◆ DOKUMEN ◆
╔══
Faktor pengolahan juga sangat berpengaruh terhadap kandungan karbohidrat, terutama seratnya.
Beras giling sudah barang tentu memiliki kadar serat makanan dan vitamin B1 (thiamin) yang
lebih rendah dibandingkan dengan beras tumbuk. Demikian juga pencucian beras yang dilakukan
berulang-ulang sebelum dimasak, akan sangat berperan dalam menurunkan kadar serat.
Pengolahan buah menjadi sari buah juga akan menurunkan kadar serat, karena banyak serat akan
terpisah pada saat proses penyaringan.
1.5 Efek Pengolahan Terhadap Lemak
Pemasakan yang biasa dilakukan pada rumah tangga sedikit sekali berpengaruh terhadap
kandungan lemak, tetapi pemanasan dalam waktu lama seperti penggorengan untuk beberapa
kali, maka asam lemak esensial akan rusak dan terbentuk produk polimerisasi yang beracun.
Lemak yang dipanaskan berulangkali dapat menurunkan pertumbuhan pada tikus percobaan.
Dengan proses pemanasan, makanan akan menjadi lebih awet, tekstur, aroma dan rasa lebih baik
serta daya cerna meningkat.salah satu komponen gizi yang dipengaruhi oleh prose pemanasan
adalah lemak. Akibat pemanasan daging maka lemak dalam daging akan mencair sehingga
menambah palatabilitas daging tersebut.hal ini disebabkan oleh pecahnya komponen-komponen
lemak menjadi produksi volatil seperti aldehid, keton, alkohol, asam, dan hidrokarbon yang
sangat berpengaruh terhadap pembentukan flavor.
Selama penggorengan bahan pangan dapat terjadi perubahan-perubahan fisikokimiawi baik pada
bahan pangan yang digoreng, maupun minyak gorengnya. Apabila suhu penggorengannya lebih
tinggi dari suhu normal (168-196 oC) maka akan menyebabkan degradasi minyak goreng
berlangsung dengan cepat (antara lain titik asap menurun). Titik asap minyak goreng tergantung
pada kadar gliserol bebas. Titik asap adalah saat terbentuknya akrolein yang tidak diinginkan dan
dapat menimbulkan rasa gatal pada tenggorokan.
Lemak hewan (babi dan kambing) banyak mengandung asam lemak tidak jenuh seperti oleat dan
linoleat. Asam lemak ini dapat mengalami oksidasi, sehingga timbul bau tengik pada daging.
Proses penggorengan pada suhu tinggi dapat mempercepat proses oksidasi. Hasil pemecahan dan
oksidasi ikatan rangkap dari asam lemak tidak jenuh adalah asam lemak bebas yang merupakan
sumber bau tengik. Dengan adanya anti oksidan dalam lemak seperti vitamin E (tokoferol), maka
kecapatan proses oksidasi lemak akan berkurang. Sebaliknya dengan adanya prooksidan seperti
logam-logam berat (tembaga, besi, kobalt, dan mangan) serta logam porfirin seperti pada
mioglobin, klorofil, dan enzim lipoksidase maka lemak akan dipercepat.
╚══
◆ INFORMASI YANG DIBERIKAN ◆
╔══
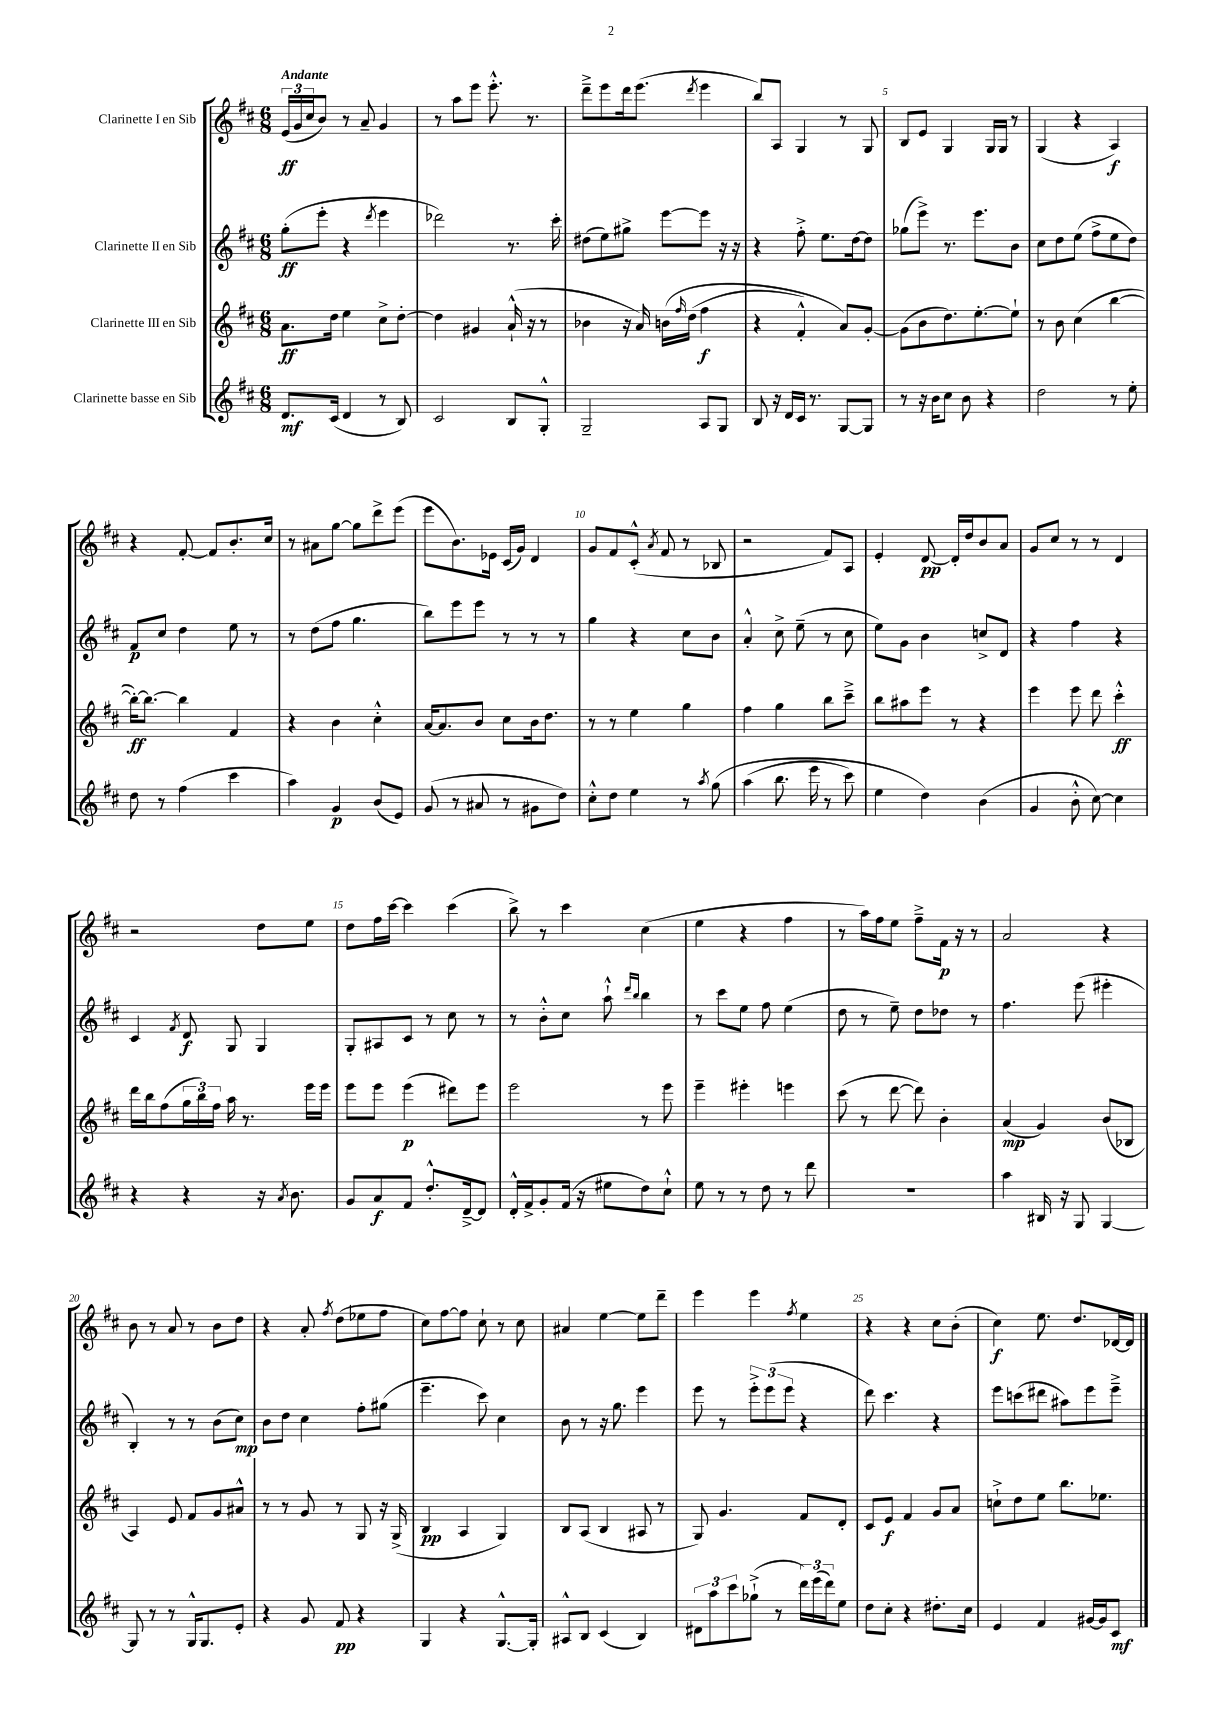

**kern	**kern	**kern	**kern
*staff4	*staff3	*staff2	*staff1
*clefG2	*clefG2	*clefG2	*clefG2
*k[f#c#]	*k[f#c#]	*k[f#c#]	*k[f#c#]
*M6/8	*M6/8	*M6/8	*M6/8
8.d/L	8.a\L	(8gg'\L	(24e/LL
.	.	.	24g/
.	.	.	24cc#/J
.	.	8eee'\J	8b/J)
(16c#/Jk	16dd\Jk	.	.
4d/	4ee\	4r	8r
.	.	.	8a~/
.	.	8qddd/	.
8r	8cc#^\L	4eee\	4g/
8B/)	[8dd'\J	.	.
=	=	=	=
2c#/	4dd\]	2ddd-\)	8r
.	.	.	8aa\L
.	4g#/	.	8eee\J
.	.	.	8.eee'^^\
8B/L	(16a`^^/	8.r	.
.	16r	.	8.r
8G'^^/J	8r	.	.
.	.	16ccc#'\	.
=	=	=	=
2G~/	4b-\	(8dd#\L	8ddd~^\L
.	.	8ee\)	8eee\
.	16r	8gg#^\J	16ddd\k
.	16a/)	.	(8.eee\J
.	&(16b\LL	[8eee\L	.
.	16qqff#/	.	.
.	(16dd\JJ	.	.
.	.	.	8qddd/
8A/L	4ff#\	8eee\]J	4eee\
8G/J	.	16r	.
.	.	16r	.
=	=	=	=
8B/	4r	4r	8bb/L)
16r	.	.	8A/J
16d/LL	.	.	.
16c#/JJ	4f#'^^/)	8ff#'^\	4G/
8.r	.	.	.
.	.	8.ee\L	.
[8G/L	8a/L&)	.	8r
.	.	[16dd\k	.
8G/]J	[8g'/J	8dd\]J	8G/
=	=	=	=
8r	(8g\]L	(8gg-\L	8B/L
16r	8b\	8eee^\J)	8e/J
16b\LK	.	.	.
8cc#\J	8.dd\)	8.r	4G/
8b\	.	.	.
.	[8.ee'\	8.eee\L	.
4r	.	.	16G/LL
.	.	.	16G/JJ
.	8ee`\]J	8b\J	8r
=	=	=	=
2dd\	8r	8cc#\L	(4G/
.	8b\	8dd\	.
.	(4cc#\	(8ee\J	4r
.	.	8ff#^\L	.
8r	[4bb\	8ee\	4A/)
8ee'\	.	8dd\J)	.
=	=	=	=
8dd\	16bb'\_LK)	8f#/L	4r
.	8.bb\_J	.	.
8r	.	8cc#/J	.
(4ff#\	4bb\]	4dd\	[8f#'/
.	.	.	8f#/]L
4ccc#\	4f#/	8ee\	8.b'/
.	.	8r	.
.	.	.	16cc#/Jk
=	=	=	=
4aa\)	4r	8r	8r
.	.	(8dd\L	8a#\L
4g/	4b\	8ff#\J	[8gg\J
.	.	4.gg\	8gg\]L
(8b/L	4cc#'^^\	.	8ddd^\
8e/J)	.	.	(8eee\J
=	=	=	=
(8g/	[16a/LK	8bb\L)	8eee\L
.	8.a/]	.	.
8r	.	8eee\	8.b\)
8a#/	8b/J	8eee\J	.
.	.	.	16e-\Jk
8r	8cc#\L	8r	(16c#/LL
.	.	.	16g/JJ)
8g#\L	16b\k	8r	4d/
.	8.dd\J	.	.
8dd\J)	.	8r	.
=	=	=	=
8cc#'^^\L	8r	4gg\	8g/L
8dd\J	8r	.	8f#/
4ee\	4ee\	4r	(8c#'^^/J
.	.	.	8qa/
.	.	.	8f#/
8r	4gg\	8cc#\L	8r
8qaa/	.	.	.
&(8gg\	.	8b\J	8B-/
=	=	=	=
(4aa\	4ff#\	4a'^^/	2r
8.bb\	4gg\	8cc#^\	.
.	.	(8ee~\	.
16eee\	.	.	.
8r	8bb\L	8r	8f#/L)
8ccc#\)	8ccc#~^\J	8cc#\	8A/J
=	=	=	=
4ee\	8bb\L	8ee\L)	4e'/
.	8aa#\	8g\J	.
4dd\&)	8eee\J	4b\	[8d/
.	8r	.	16d'/]LL
.	.	.	16dd/J
(4b\	4r	8cc^/L	8b/
.	.	8d/J	8a/J
=	=	=	=
4g/	4eee\	4r	8g/L
.	.	.	8cc#/J
8b'^^\	8eee\	4ff#\	8r
[8cc#\)	8ddd\	.	8r
4cc#\]	4ccc#'^^\	4r	4d/
=	=	=	=
4r	16ddd\LL	4c#/	2r
.	16bb\J	.	.
.	(8ff#\	.	.
.	.	8qf#/	.
4r	24gg\L	8d/	.
.	24bb\)	.	.
.	24ff#\JJ	.	.
.	16aa\	8G/	.
.	8.r	.	.
16r	.	4G/	8dd\L
8qa/	.	.	.
8.b\	.	.	.
.	16eee\LL	.	8ee\J
.	16eee\JJ	.	.
=	=	=	=
8g/L	8eee\L	8G'/L	8dd\L
8a/	8eee\J	8A#/	16ff#\L
.	.	.	[16ccc#\JJ
8f#/J	(4eee\	8c#/J	4ccc#\]
8.dd'^^/L	.	8r	.
.	8ddd#\L)	8cc#\	(4ccc#\
[16d~^/k	.	.	.
8d/]J	8eee\J	8r	.
=	=	=	=
16d'^^/LL	2eee\	8r	8bb^\)
16f#^/J	.	.	.
8g'/	.	8b'^^\L	8r
(16f#/Jk	.	8cc#\J	4ccc#\
16r	.	.	.
8ee#\L	.	8aa`^^\	.
.	.	16qqddd/LL	.
.	.	16qqbb/JJ	.
8dd\)	8r	4bb\	(4cc#\
8cc#`^^\J	8eee\	.	.
=	=	=	=
8ee\	4eee~\	8r	4ee\
8r	.	8ccc#\L	.
8r	4eee#'\	8ee\J	4r
8dd\	.	8ff#\	.
8r	4eee\	(4ee\	4ff#\
8ddd\	.	.	.
=	=	=	=
2.r	(8ccc#\	8dd\	8r
.	8r	8r	16aa\LL)
.	.	.	16ff#\J
.	[8ddd\	8ee~\)	8ee\J
.	8ddd\])	8dd\L	8ff#~^\L
.	4b'\	8dd-\J	16f#\Jk
.	.	.	16r
.	.	8r	8r
=	=	=	=
4aa\	(4a/	4.ff#\	2a/
16B#/	4g/)	.	.
16r	.	.	.
8G/	.	(8eee\	.
[4G/	(8b/L	4eee#'\	4r
.	8B-/J	.	.
=	=	=	=
8G/]	4A/)	4B'/)	8b\
8r	.	.	8r
8r	8e/	8r	8a/
16G^^/LK	8f#/L	8r	8r
8.G/	.	.	.
.	8g/	(8b\L	8b\L
8e'/J	8a#^^/J	8cc#\J)	8dd\J
=	=	=	=
4r	8r	8b\L	4r
.	8r	8dd\J	.
8g/	8g/	4cc#\	8a'/
.	.	.	8qff#/
8f#/	8r	.	(8dd\L
4r	8G/	8ff#'\L	8ee-\
.	16r	(8gg#\J	8ff#\J
.	(16G^/	.	.
=	=	=	=
4G/	4B/	4.eee~\	8cc#\L)
.	.	.	[8ff#\
4r	4A/	.	8ff#\]J
.	.	8ccc#\)	8cc#`\
[8.G^^/L	4G/)	4cc#\	8r
.	.	.	8cc#\
16G'/]Jk	.	.	.
=	=	=	=
8A#^^/L	8B/L	8b\	4a#/
8B/J	(8A/J	8r	.
(4c#/	4B/	16r	[4ee\
.	.	8.gg\	.
4B/)	8A#/	4eee\	8ee\]L
.	8r	.	8ddd~\J
=	=	=	=
12d#\L	8G/)	8eee\	4eee\
12aa\	.	.	.
.	4.g/	8r	.
12ccc#\	.	.	.
(8gg-`^\J	.	12eee'^\L	4eee\
.	.	(12eee\	.
8r	.	.	.
.	.	12eee\J	.
.	.	.	8qff#/
24ddd\LL)	8f#/L	4r	4ee\
(24eee\	.	.	.
24ddd\J)	.	.	.
8ee\J	8d'/J	.	.
=	=	=	=
8dd\L	8c#/L	8ddd\)	4r
8cc#'\J	8e/J	4.ccc#\	.
4r	4f#/	.	4r
8.dd#'\L	8g/L	4r	8cc#\L
.	8a/J	.	(8b'\J
16cc#\Jk	.	.	.
=	=	=	=
4e/	8cc`^\L	8eee\L	4cc#\)
.	8dd\	(8ccc\	.
4f#/	8ee\J	8ddd#\J	8.ee\
.	8.bb\L	8aa#\L)	.
.	.	.	8.dd/L
[16g#/LL	.	8eee\	.
16g#/]J	8.ee-\J	.	.
8c#/J	.	8eee~^\J	[16d-/L
.	.	.	16d-/]JJ
==	==	==	==
*-	*-	*-	*-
╚══
◆ TANTANGAN ◆
Jawab pertanyaan berikut berdasarkan dokumen tentang efek pengolahan pangan:
1. Berapa kisaran suhu normal penggorengan?
2. Vitamin apa yang kadarnya lebih rendah pada beras giling dibandingkan beras tumbuk?
3. Apa contoh antioksidan dalam lemak yang disebutkan?
Gunakan dokumen ini saja sebagai sumber jawaban.

◆ HASIL TUGAS ◆
1. 168-196 oC.
2. Vitamin B1 (thiamin).
3. Vitamin E (tokoferol).